An evacuation plan is in place, taking into account those high school students who leave the campus for lunch. There is now a text-alert system in place, which would immediately get the word out to all students to stay away from campus in the event of any incident.
Later in the discussion, in response to a question from a parent, the committee decided to test the text-alert system in the form of an occasion drill. In addition to enhancements in the identification system, key and swipe-card controls, which Alm called “much more meticulous now,” he called the “relationship with our students” the “biggest preventative measure. The addition of a school social worker two years ago is a tremendous asset.”
Director of Facilities Mike Twardy further defined some of the new measures already implemented, including making sure all closets, mechanical and electrical rooms remain locked at all times; the changing of locks; the use of a swipe-card system, which he said aids greatly in determining who is coming and going; and the addition of numerous cameras. He broke things down into immediate and future goals, the future being contingent, of course, upon securing the funding needed, not an easy proposition nowadays.
On his wish list are better video monitoring systems, programmable doors and more cameras. Considering limited funding, he is looking to integrate more systems among all buildings on the campus and is, at all times, using a multiple bid system.
Villanti said the HSC was “helping us develop a balancing point where we are as safe and secure as possible, while not making this environment different from the current culture.” To further that, the school has just concluded a safety audit. Director of MSA Security Matt Dimmick, who has extensive background in both military and private security, served as the auditor. Dimmick said he first looked at the facility “from the perimeter out,” seeking a “layer of defense. How do we detect threats? Through the social workers, interactions with students, looking for odd behaviors, monitoring of Internet threats.” He then proceeded to “the building envelope, beginning with the façade: ‘How do I get in?’”
Dimmick provided more details on changes made to doors, entranceways, methods of ingress and egress, intercom systems, classroom doors (down to things as basic as hinges), etc., saying the ultimate goal was to set these things in place while still making “parents comfortable, children comfortable and having a place where education can happen — none of this should impinge on a child’s ability to learn.” All methods of entry, including windows, tunnels and rooftops were looked into.
Shifting his remarks towards “active shooter response,” Dimmick described the three possibilities as “run, hide, fight” and spoke of a room-by-room examination and teacher training on hiding and exiting.
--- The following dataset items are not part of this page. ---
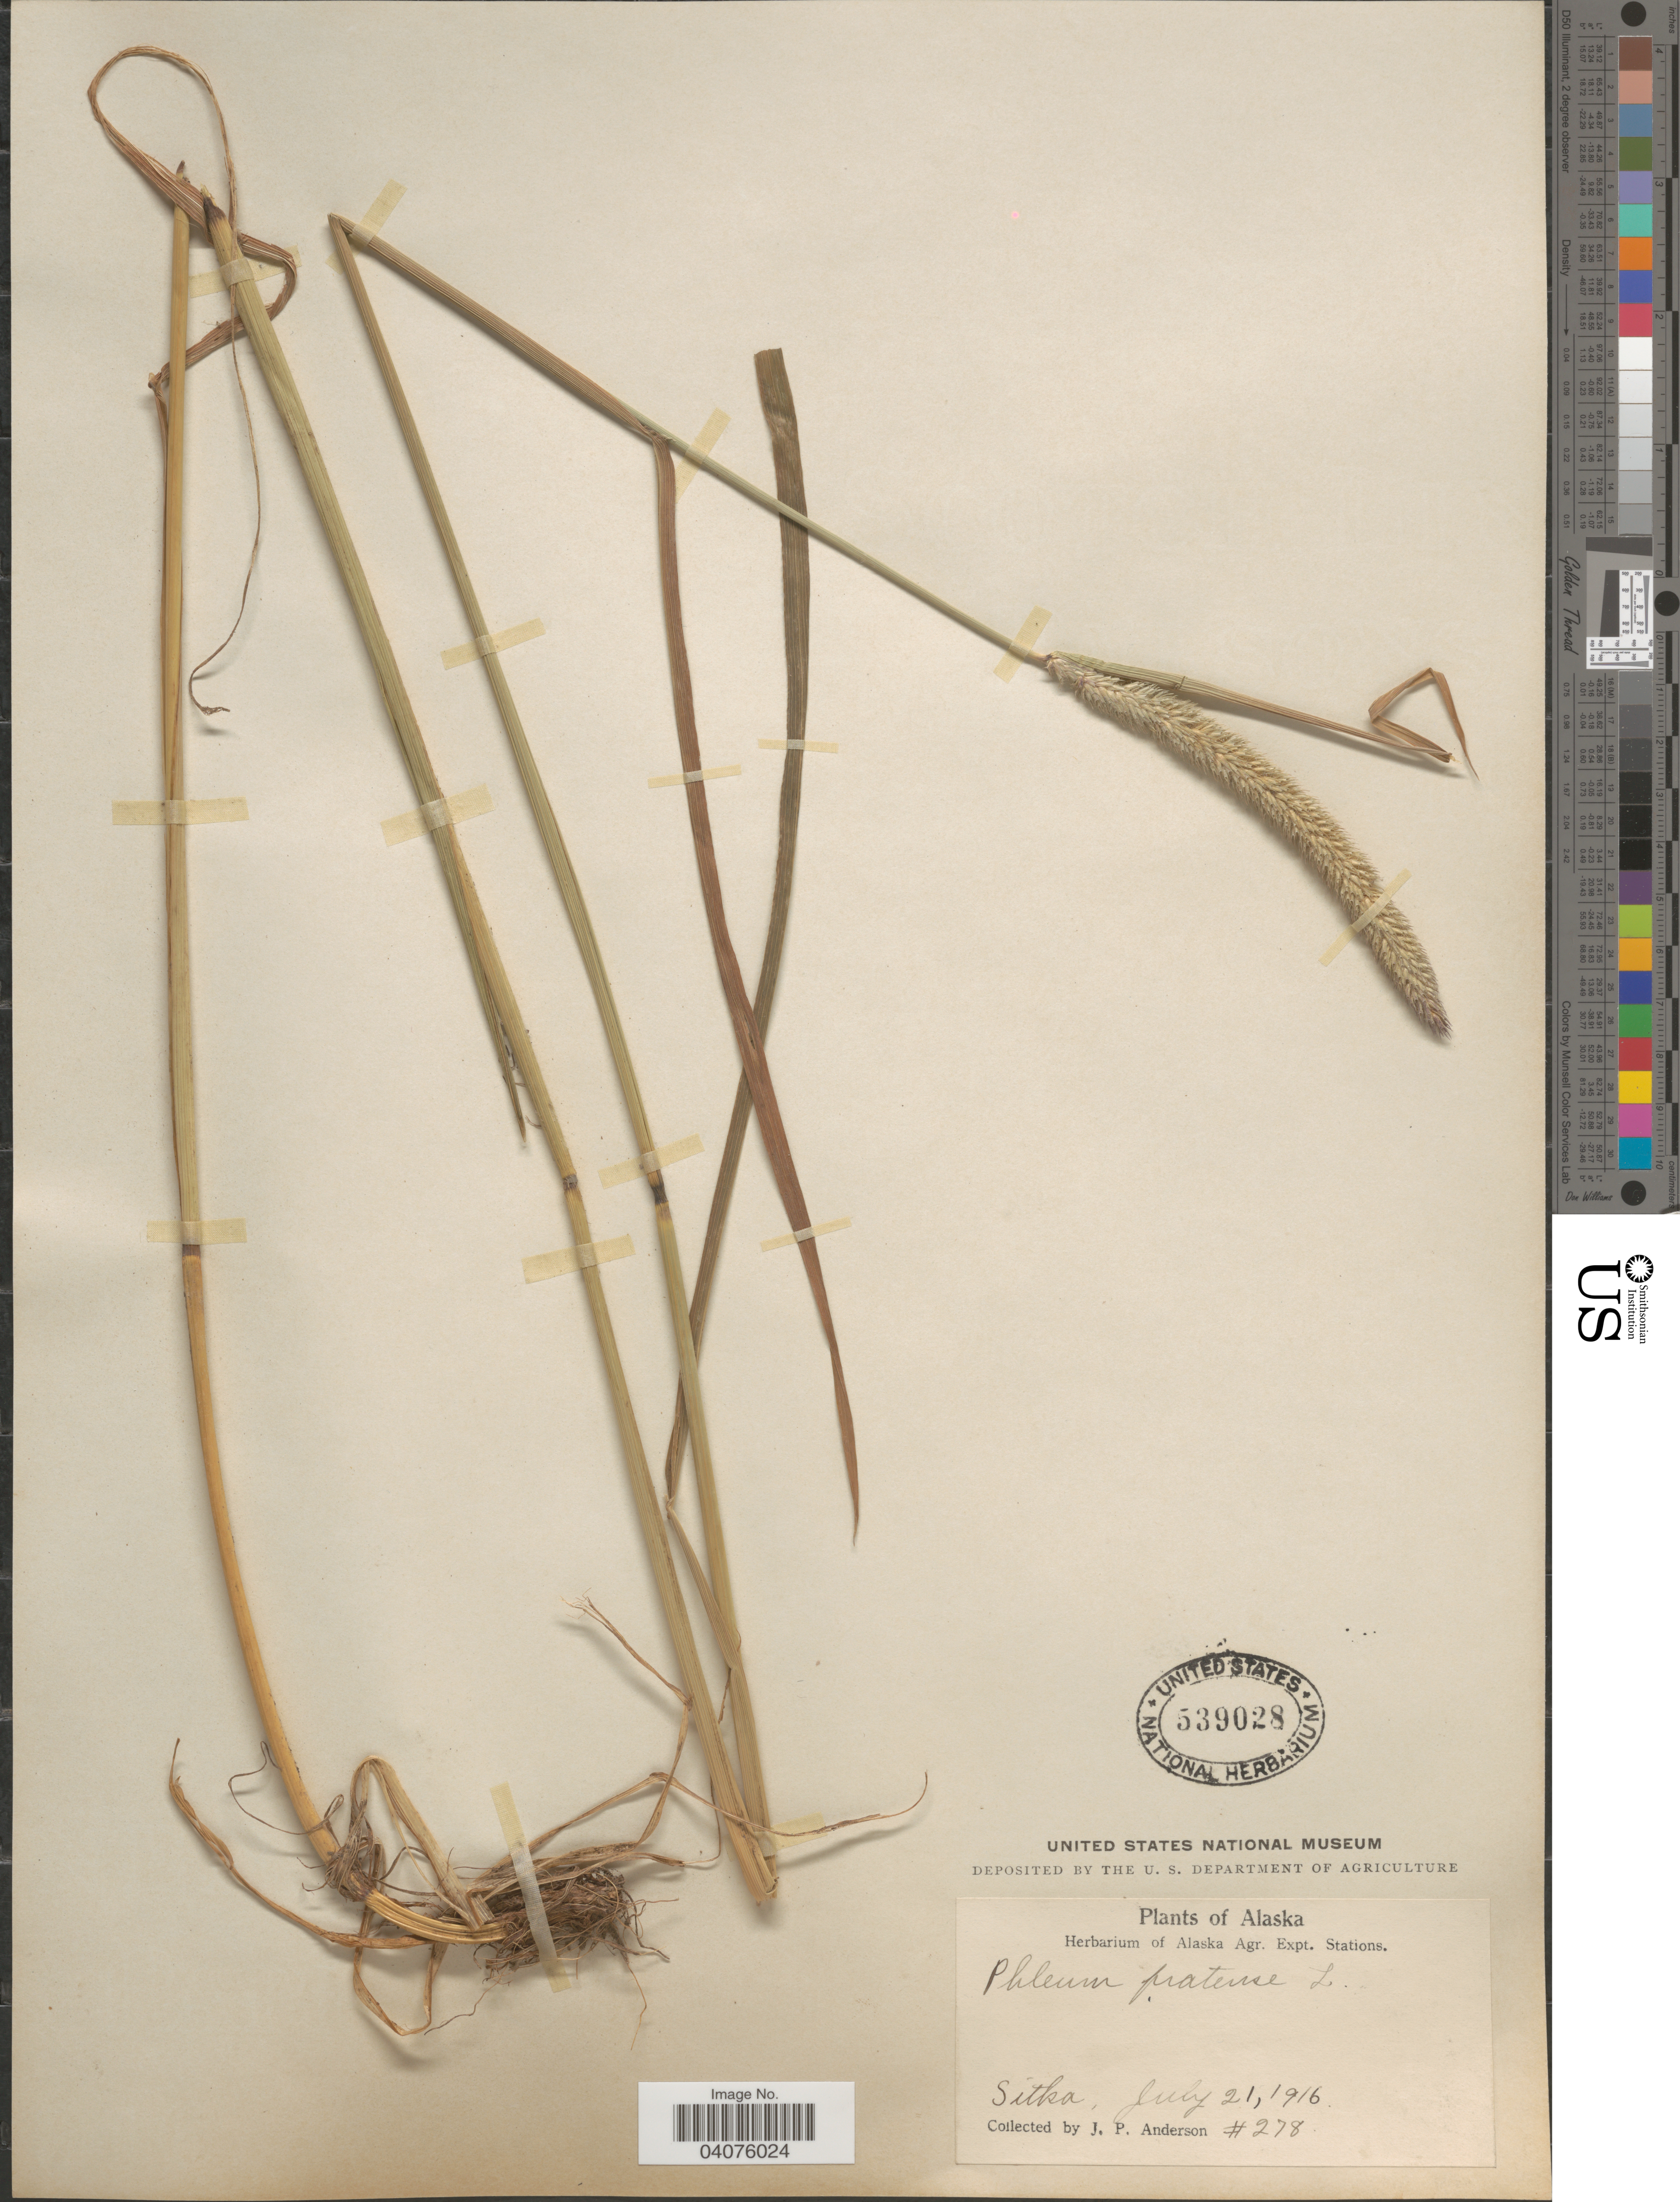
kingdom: Plantae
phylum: Tracheophyta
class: Liliopsida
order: Poales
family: Poaceae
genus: Phleum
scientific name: Phleum pratense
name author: L.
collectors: J. P. Anderson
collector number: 278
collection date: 1916-07-21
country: United States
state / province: Alaska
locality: Sitka.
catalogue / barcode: US 539028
He called the “sheltering areas” [of each room] “large enough for the whole school population.” Teachers receive training via a safety plan gone over at faculty meetings.
Saying that shooters “have many common statistics, but no real profile,” he again reiterated the need to hopefully deter and use all delaying tactics possible to allow for a law enforcement response, and also to have things set up systematically but not necessarily revealed to the public, for security’s sake. Dimmick said, “In a real crisis, things don’t follow a plan, because people will be scared,” nonetheless things like a designated site for all on campus to head to, and ways of alerting parents not to descend on the buildings en masse, can better be facilitated.
Questions from the parents in attendance followed, on topics ranging from the value of having a school resource officer (as in the past), who would be funded 50/50 by the school and county, to the fine line between making children fearful and having them prepared, to putting up a proposition vote to the community to pay for further security enhancements — something Villanti seemed to think was inevitable in “taking the school to the next level” of protection.